_Problem statement_. Give only the number of lines in the data that contain the word "endpoint".
Start of Data to process
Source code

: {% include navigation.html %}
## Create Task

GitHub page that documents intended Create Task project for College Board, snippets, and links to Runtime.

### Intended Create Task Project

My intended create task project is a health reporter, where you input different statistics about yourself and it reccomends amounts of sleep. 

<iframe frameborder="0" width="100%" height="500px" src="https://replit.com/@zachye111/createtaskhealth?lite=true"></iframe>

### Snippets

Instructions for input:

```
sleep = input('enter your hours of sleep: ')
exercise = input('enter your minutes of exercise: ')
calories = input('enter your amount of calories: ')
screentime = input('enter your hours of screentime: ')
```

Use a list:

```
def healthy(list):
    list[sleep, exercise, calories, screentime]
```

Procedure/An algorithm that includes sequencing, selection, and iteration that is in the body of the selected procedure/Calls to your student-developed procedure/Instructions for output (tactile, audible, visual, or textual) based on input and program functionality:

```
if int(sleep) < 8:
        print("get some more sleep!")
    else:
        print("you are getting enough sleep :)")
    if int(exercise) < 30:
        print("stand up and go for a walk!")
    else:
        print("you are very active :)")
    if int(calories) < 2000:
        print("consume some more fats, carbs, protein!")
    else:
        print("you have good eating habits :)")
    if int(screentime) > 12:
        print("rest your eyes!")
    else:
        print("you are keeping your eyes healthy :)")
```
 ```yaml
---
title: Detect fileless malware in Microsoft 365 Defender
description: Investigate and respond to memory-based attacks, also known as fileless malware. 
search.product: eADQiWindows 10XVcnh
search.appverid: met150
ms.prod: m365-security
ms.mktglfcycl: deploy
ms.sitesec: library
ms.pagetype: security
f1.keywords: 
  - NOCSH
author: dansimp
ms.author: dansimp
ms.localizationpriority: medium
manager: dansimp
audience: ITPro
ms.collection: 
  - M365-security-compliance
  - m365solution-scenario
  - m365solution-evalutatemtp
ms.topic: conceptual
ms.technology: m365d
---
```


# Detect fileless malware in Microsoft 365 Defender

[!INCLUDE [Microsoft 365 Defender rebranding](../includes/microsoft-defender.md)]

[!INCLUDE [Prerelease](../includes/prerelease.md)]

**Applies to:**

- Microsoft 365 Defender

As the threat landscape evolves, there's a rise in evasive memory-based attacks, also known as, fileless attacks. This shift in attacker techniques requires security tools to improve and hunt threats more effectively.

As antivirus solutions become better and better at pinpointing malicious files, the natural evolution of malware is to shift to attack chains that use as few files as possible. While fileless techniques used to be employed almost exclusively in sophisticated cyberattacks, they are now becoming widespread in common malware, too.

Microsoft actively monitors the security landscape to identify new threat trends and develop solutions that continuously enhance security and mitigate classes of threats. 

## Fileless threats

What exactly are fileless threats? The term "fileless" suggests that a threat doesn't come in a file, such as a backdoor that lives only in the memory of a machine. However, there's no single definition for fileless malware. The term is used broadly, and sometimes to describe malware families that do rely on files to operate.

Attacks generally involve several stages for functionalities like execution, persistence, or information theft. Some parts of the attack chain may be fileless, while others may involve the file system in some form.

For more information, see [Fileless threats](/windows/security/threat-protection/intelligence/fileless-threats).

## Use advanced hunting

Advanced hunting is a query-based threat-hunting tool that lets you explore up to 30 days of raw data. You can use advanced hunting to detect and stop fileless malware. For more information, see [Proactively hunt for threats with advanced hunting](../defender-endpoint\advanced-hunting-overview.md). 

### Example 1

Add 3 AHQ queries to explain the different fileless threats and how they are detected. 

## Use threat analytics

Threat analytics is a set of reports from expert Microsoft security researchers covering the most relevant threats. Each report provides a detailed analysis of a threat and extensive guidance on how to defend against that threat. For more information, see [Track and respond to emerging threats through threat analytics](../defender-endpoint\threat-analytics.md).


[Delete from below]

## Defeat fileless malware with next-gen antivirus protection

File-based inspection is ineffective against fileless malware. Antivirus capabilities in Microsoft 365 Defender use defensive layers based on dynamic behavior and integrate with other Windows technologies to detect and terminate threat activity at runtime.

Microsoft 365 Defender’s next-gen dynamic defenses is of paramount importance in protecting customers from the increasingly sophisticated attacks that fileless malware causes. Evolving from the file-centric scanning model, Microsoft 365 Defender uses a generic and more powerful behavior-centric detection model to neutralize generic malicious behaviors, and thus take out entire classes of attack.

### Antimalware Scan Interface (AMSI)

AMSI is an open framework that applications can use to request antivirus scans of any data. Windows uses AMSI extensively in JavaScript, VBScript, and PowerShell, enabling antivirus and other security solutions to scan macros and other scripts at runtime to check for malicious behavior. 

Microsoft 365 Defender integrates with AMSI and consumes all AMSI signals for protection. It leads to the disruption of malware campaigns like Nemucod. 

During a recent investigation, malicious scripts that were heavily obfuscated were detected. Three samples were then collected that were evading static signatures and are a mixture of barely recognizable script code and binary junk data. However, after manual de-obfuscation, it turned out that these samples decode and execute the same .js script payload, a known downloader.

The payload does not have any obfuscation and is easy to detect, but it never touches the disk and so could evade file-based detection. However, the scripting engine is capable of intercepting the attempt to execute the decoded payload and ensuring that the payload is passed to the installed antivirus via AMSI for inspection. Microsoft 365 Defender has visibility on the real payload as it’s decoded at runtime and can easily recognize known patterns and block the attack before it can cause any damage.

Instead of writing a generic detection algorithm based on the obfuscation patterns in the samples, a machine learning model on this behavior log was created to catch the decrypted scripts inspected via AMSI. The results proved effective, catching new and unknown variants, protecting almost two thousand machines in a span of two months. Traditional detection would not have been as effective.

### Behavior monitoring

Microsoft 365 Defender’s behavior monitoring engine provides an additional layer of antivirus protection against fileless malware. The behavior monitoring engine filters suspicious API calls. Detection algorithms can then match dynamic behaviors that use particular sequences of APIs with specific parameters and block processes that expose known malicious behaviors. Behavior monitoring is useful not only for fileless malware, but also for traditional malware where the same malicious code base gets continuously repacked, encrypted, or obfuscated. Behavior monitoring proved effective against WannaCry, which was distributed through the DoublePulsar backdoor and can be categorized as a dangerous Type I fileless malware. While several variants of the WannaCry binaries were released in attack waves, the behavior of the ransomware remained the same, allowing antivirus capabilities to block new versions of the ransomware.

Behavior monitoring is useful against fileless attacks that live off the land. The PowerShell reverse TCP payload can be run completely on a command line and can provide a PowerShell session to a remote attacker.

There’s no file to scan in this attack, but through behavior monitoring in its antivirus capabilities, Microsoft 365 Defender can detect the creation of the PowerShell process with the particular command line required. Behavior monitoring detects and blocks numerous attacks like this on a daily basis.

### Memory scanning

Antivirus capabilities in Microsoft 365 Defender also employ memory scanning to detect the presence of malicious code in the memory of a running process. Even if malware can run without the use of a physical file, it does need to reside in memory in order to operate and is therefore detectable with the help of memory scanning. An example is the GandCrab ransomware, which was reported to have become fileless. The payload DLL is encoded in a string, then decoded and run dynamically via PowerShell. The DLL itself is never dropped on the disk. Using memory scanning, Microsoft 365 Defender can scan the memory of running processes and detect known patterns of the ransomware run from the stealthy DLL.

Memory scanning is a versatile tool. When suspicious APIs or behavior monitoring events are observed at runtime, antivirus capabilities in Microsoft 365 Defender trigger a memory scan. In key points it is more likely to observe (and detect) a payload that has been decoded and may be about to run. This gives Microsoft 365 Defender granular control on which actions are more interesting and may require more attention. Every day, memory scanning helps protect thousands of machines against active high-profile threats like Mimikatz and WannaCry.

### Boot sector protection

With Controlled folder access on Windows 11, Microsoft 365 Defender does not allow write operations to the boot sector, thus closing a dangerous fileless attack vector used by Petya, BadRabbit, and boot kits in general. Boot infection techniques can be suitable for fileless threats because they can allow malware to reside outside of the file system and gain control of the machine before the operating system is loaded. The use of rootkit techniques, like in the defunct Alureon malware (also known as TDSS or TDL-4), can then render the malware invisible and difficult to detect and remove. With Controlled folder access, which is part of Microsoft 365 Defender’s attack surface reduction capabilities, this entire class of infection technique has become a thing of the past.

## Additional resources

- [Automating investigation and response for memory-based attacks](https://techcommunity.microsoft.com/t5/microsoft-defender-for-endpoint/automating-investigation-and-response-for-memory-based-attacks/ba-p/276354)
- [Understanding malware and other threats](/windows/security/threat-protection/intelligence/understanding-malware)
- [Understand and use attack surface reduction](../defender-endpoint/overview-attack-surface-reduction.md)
End of Data to process
_Answer box_. 4